[Task brief]: Your answer should be the records, copied exactly, with the pictures removed.

──────── Supplied entries

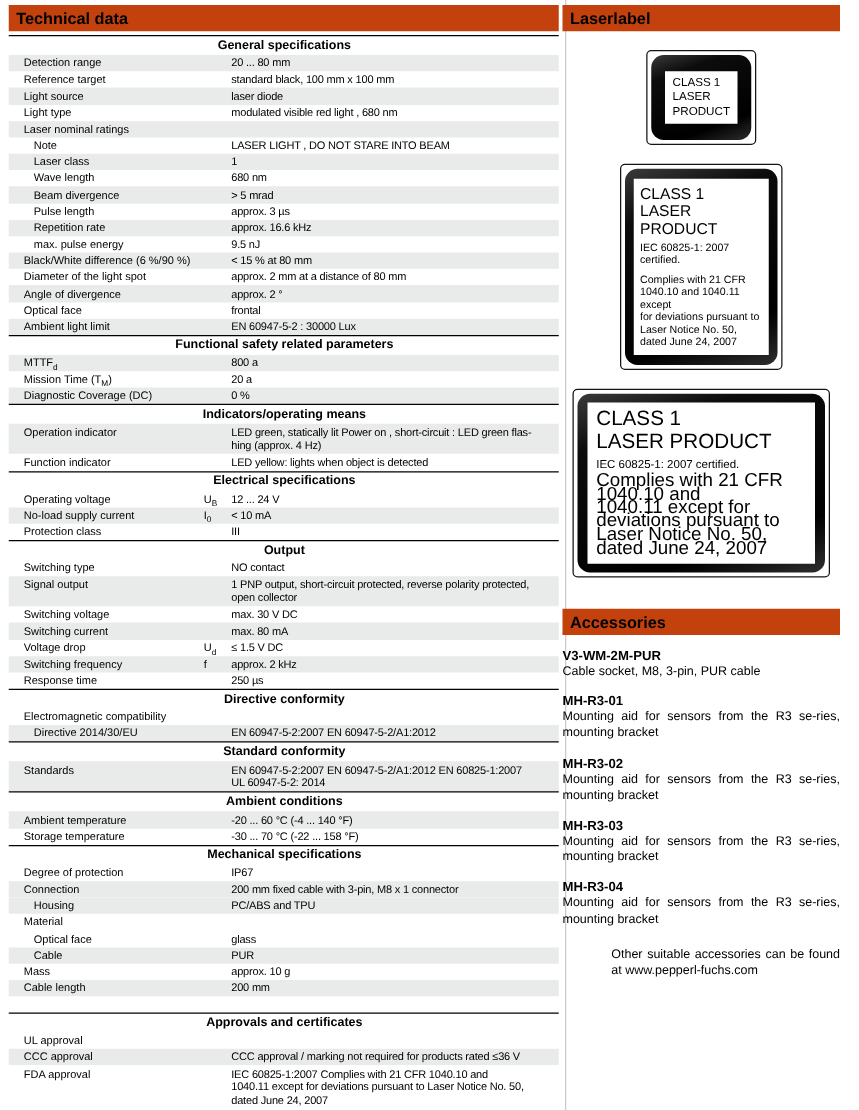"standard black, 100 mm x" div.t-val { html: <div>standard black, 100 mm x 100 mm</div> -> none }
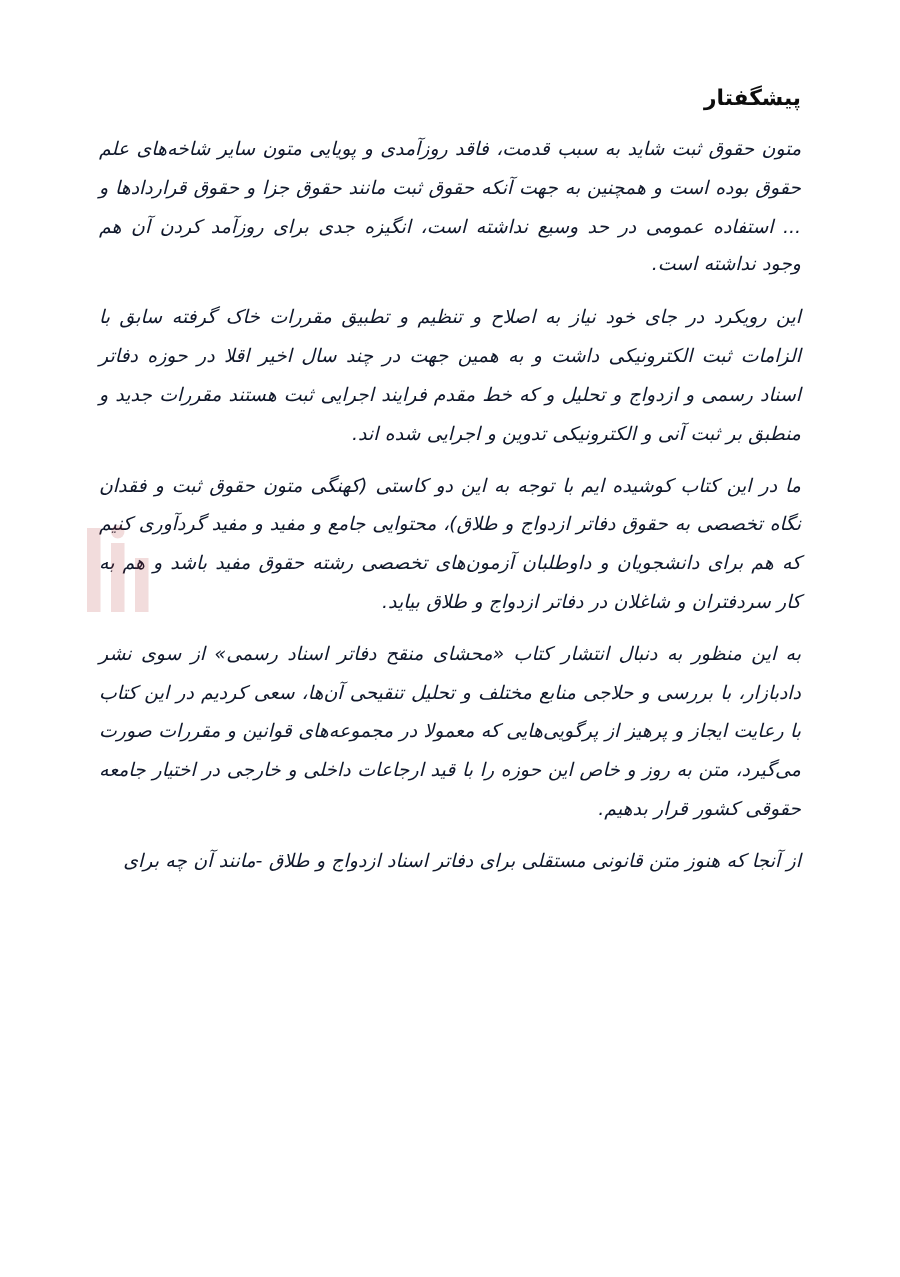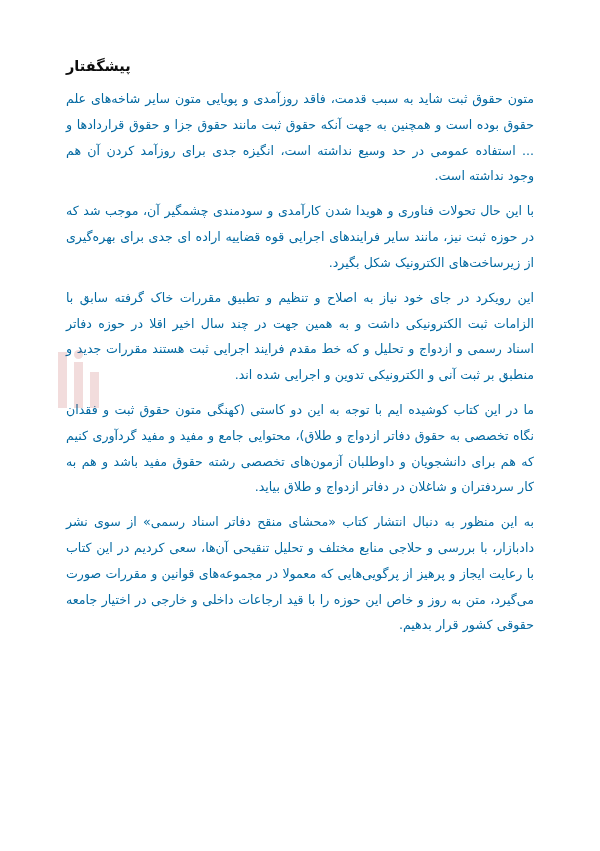"پیشگفتار" .doc-title { text-align: left -> right }
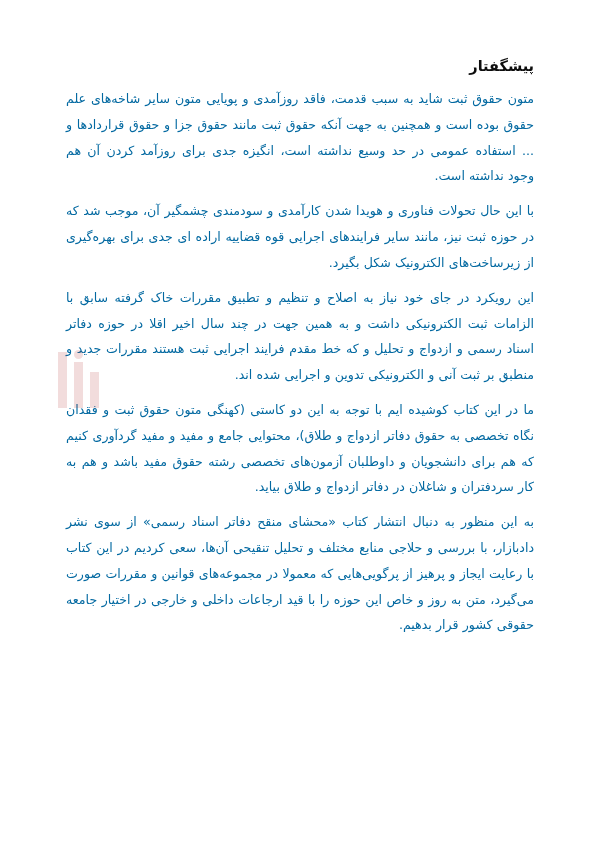"متون حقوق ثبت شاید به" .para { color: #0369a1 -> #0f172a; font-style: none -> italic }
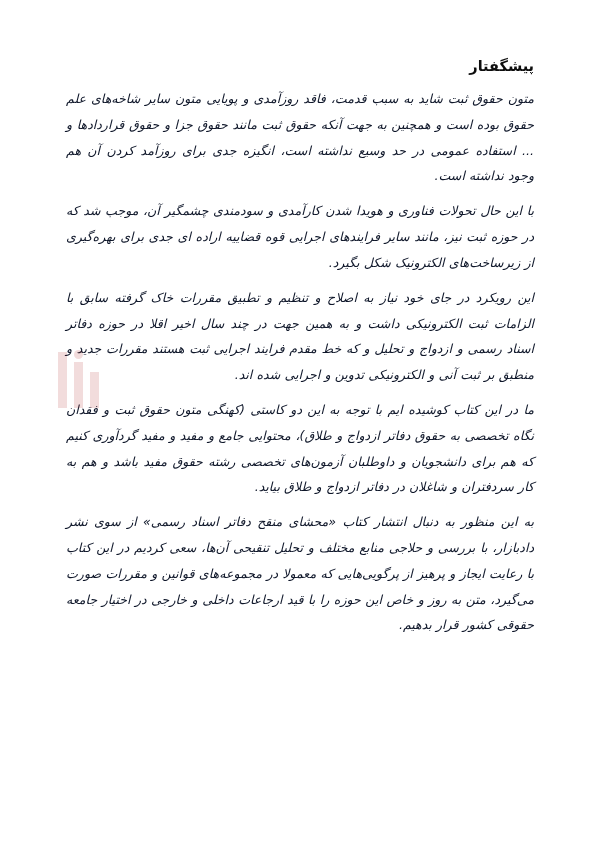"با این حال تحولات فناوری" p.para { html: <p>با این حال تحولات فناوری و هویدا شدن کارآمدی و سودمندی چشمگیر آن، موجب شد که در حوزه ثبت نیز، مانند سایر فرایندهای اجرایی قوه قضاییه اراده ای جدی برای بهره‌گیری از زیرساخت‌های الکترونیک شکل بگیرد.</p> -> none }
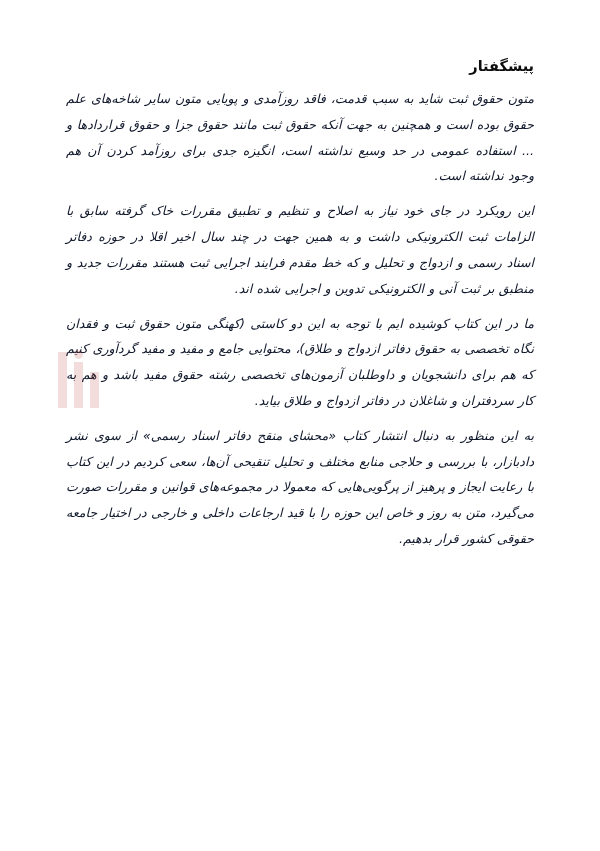"از آنجا که هنوز متن" p.para { html: none -> <p>از آنجا که هنوز متن قانونی مستقلی برای دفاتر اسناد ازدواج و طلاق -مانند آن چه برای</p> }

────────────────

[Finished task]:
"standard black, 100 mm x" div.t-val { html: <div>standard black, 100 mm x 100 mm</div> -> none }
"پیشگفتار" .doc-title { text-align: left -> right }
"متون حقوق ثبت شاید به" .para { color: #0369a1 -> #0f172a; font-style: none -> italic }
"با این حال تحولات فناوری" p.para { html: <p>با این حال تحولات فناوری و هویدا شدن کارآمدی و سودمندی چشمگیر آن، موجب شد که در حوزه ثبت نیز، مانند سایر فرایندهای اجرایی قوه قضاییه اراده ای جدی برای بهره‌گیری از زیرساخت‌های الکترونیک شکل بگیرد.</p> -> none }
"از آنجا که هنوز متن" p.para { html: none -> <p>از آنجا که هنوز متن قانونی مستقلی برای دفاتر اسناد ازدواج و طلاق -مانند آن چه برای</p> }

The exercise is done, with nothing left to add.